YOUR INSTRUCTIONS:
Copy the text of each item below word for word, leaving out the pictures.

INPUT:
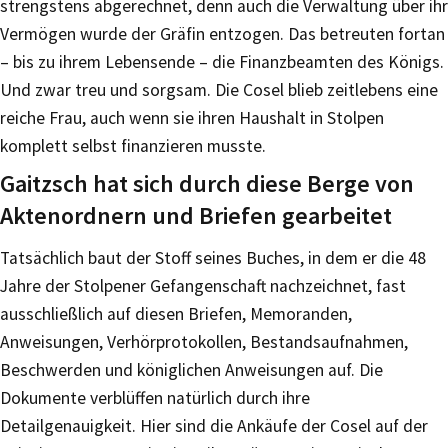
strengstens abgerechnet, denn auch die Verwaltung über ihr
Vermögen wurde der Gräfin entzogen. Das betreuten fortan
– bis zu ihrem Lebensende – die Finanzbeamten des Königs.
Und zwar treu und sorgsam. Die Cosel blieb zeitlebens eine
reiche Frau, auch wenn sie ihren Haushalt in Stolpen
komplett selbst finanzieren musste.
Gaitzsch hat sich durch diese Berge von
Aktenordnern und Briefen gearbeitet
Tatsächlich baut der Stoff seines Buches, in dem er die 48
Jahre der Stolpener Gefangenschaft nachzeichnet, fast
ausschließlich auf diesen Briefen, Memoranden,
Anweisungen, Verhörprotokollen, Bestandsaufnahmen,
Beschwerden und königlichen Anweisungen auf. Die
Dokumente verblüffen natürlich durch ihre
Detailgenauigkeit. Hier sind die Ankäufe der Cosel auf der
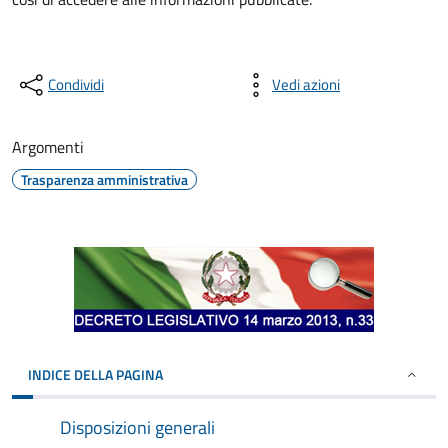
Condividi
Vedi azioni
Argomenti
Trasparenza amministrativa
INDICE DELLA PAGINA
Disposizioni generali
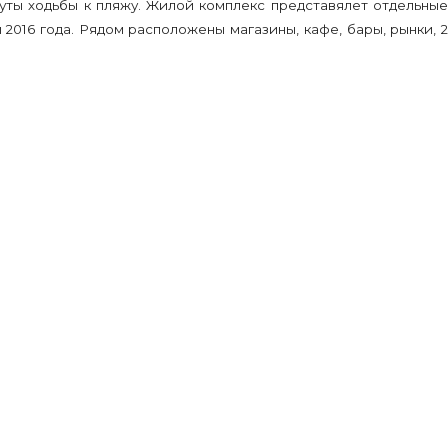
нуты ходьбы к пляжу. Жилой комплекс представялет отдельные
016 года. Рядом расположены магазины, кафе, бары, рынки, 2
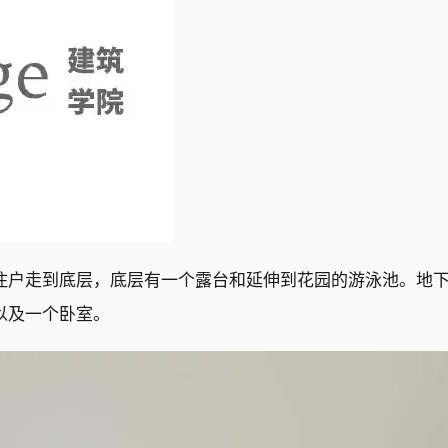
住户走到底层，底层有一个露台和延伸到花园的游泳池。地
以及一个卧室。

SOLUTION FOR THIS PROBLEM:
strengstens abgerechnet, denn auch die Verwaltung über ihr
Vermögen wurde der Gräfin entzogen. Das betreuten fortan
– bis zu ihrem Lebensende – die Finanzbeamten des Königs.
Und zwar treu und sorgsam. Die Cosel blieb zeitlebens eine
reiche Frau, auch wenn sie ihren Haushalt in Stolpen
komplett selbst finanzieren musste.
Gaitzsch hat sich durch diese Berge von
Aktenordnern und Briefen gearbeitet
Tatsächlich baut der Stoff seines Buches, in dem er die 48
Jahre der Stolpener Gefangenschaft nachzeichnet, fast
ausschließlich auf diesen Briefen, Memoranden,
Anweisungen, Verhörprotokollen, Bestandsaufnahmen,
Beschwerden und königlichen Anweisungen auf. Die
Dokumente verblüffen natürlich durch ihre
Detailgenauigkeit. Hier sind die Ankäufe der Cosel auf der
Condividi
Vedi azioni
Argomenti
Trasparenza amministrativa
INDICE DELLA PAGINA
Disposizioni generali
нуты ходьбы к пляжу. Жилой комплекс представялет отдельные
016 года. Рядом расположены магазины, кафе, бары, рынки, 2
住户走到底层，底层有一个露台和延伸到花园的游泳池。地
以及一个卧室。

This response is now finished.